A few people took the limp body from his shoulder as him and her just stared; his eyes remained exponential while hers absorbed every bit of his inner lighting. “What happened?”
As the wind slowed, Caleb lowered his shield around everyone and stood. The sun broke from behind a cloud as he straightened, and three blue shadows appeared on the ground. “Doesn’t matter. Everything is finally,” his chuckle echoed, “finally right, now.”
His hands were held slightly up and open, and she gently walked until her body hit his and their arms completely surrounded one another’s body.
- - -
“‘I hope you have heard this story before.’ A man said that in a speech back in two-thousand-and-seven at his graduation. Perhaps he knew what those words meant, and perhaps he didn’t, but even in saying them, he caught the attention of anyone who listened. Why did he need it? Sure, it’s a great way to open a speech,” everybody chuckled, “but that couldn’t be the sole reason, could it? What else could a man possibly say to come to the defense of such a statement?

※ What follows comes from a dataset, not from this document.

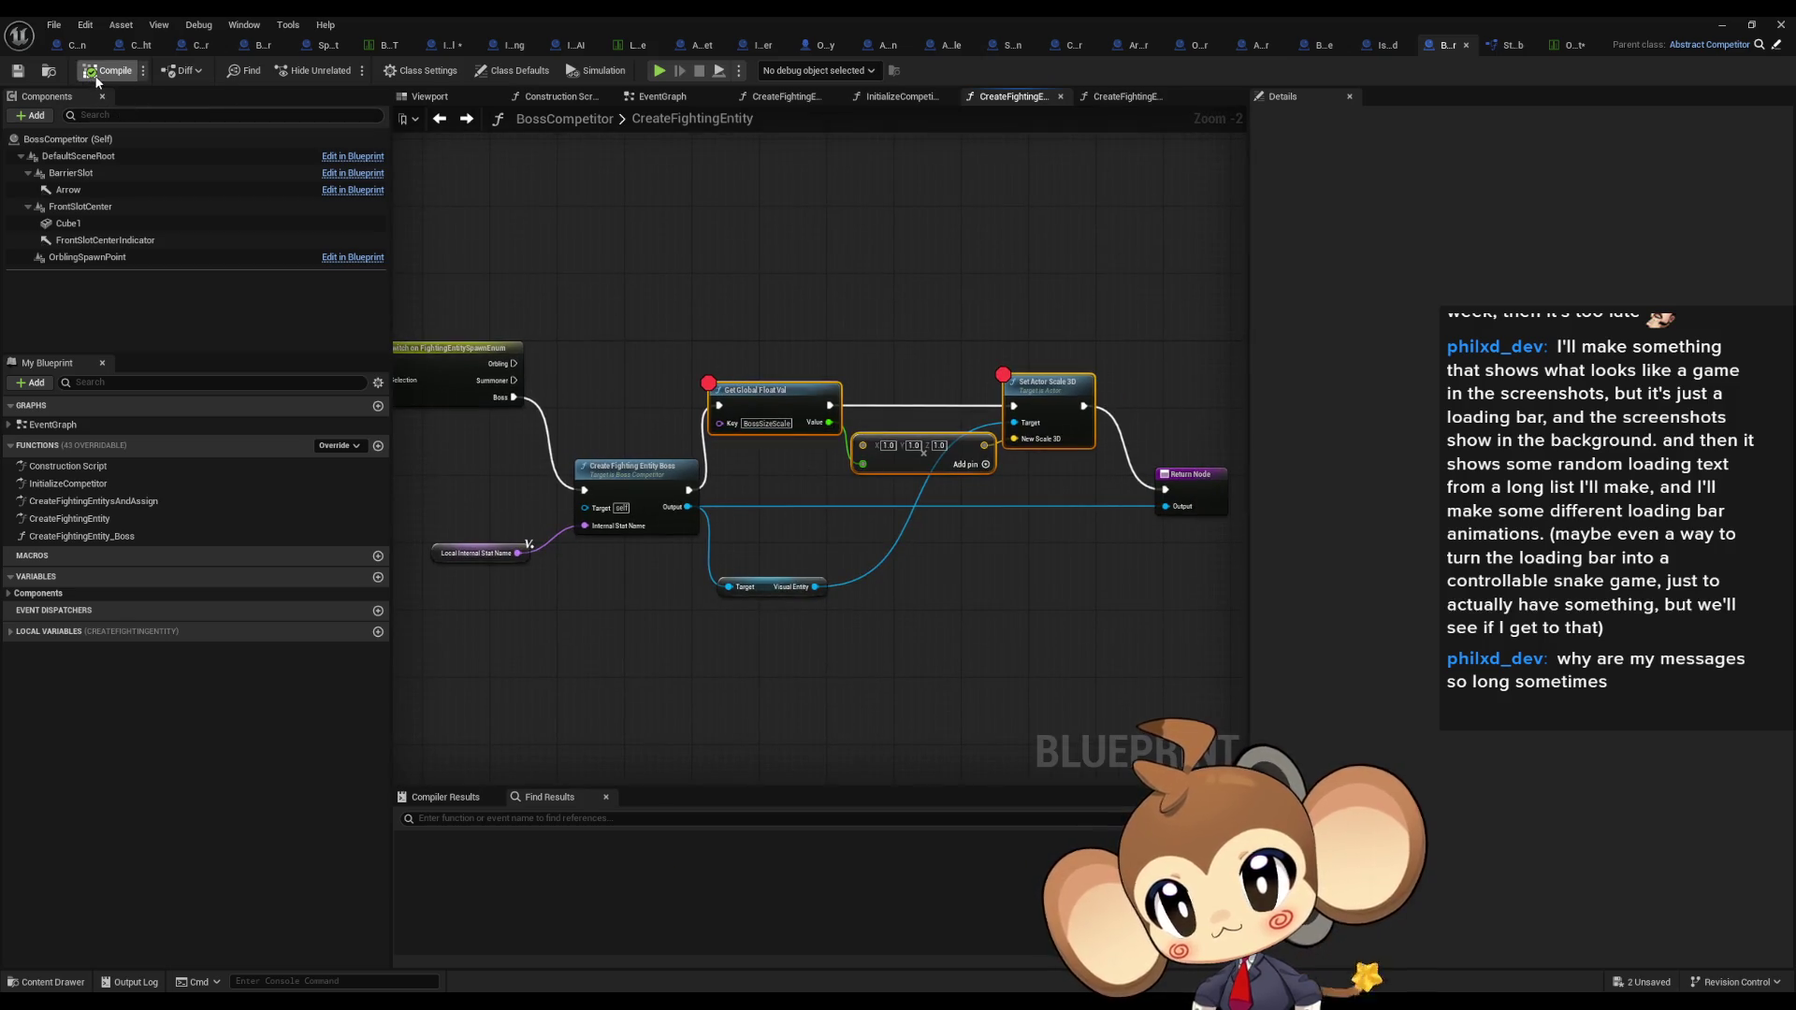
Step: Move the three Set Actor Scale 3D nodes lower in the CreateFightingEntity graph
right_click(1024, 386)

“Perhaps he did mean it one other way. It is possible that he meant it to say exactly what it says: ‘I hope you have heard this story before.’ That’s not something we’re used to hearing is it? People meaning exactly what they say…. Still, if he did mean it precisely as it is written, what does it mean? As the words state, it literally means ‘this isn’t about what I have to say.’
“Again, why? Because this is a man of action, a man that didn’t hate, didn’t discriminate, didn’t seek fame or glory, didn’t want money, didn’t want a handshake or a ‘thank you.’ This is a true foreigner: someone I could never follow or understand. This is a man that did what he did because the world needed it to be done. There is no conclusive evidence that this man ever stopped a dangerous domestic terrorist, or single-handedly ended the longest war in our nation’s history, or ever saved a single life, but he did, and not a single person in this room knows his name.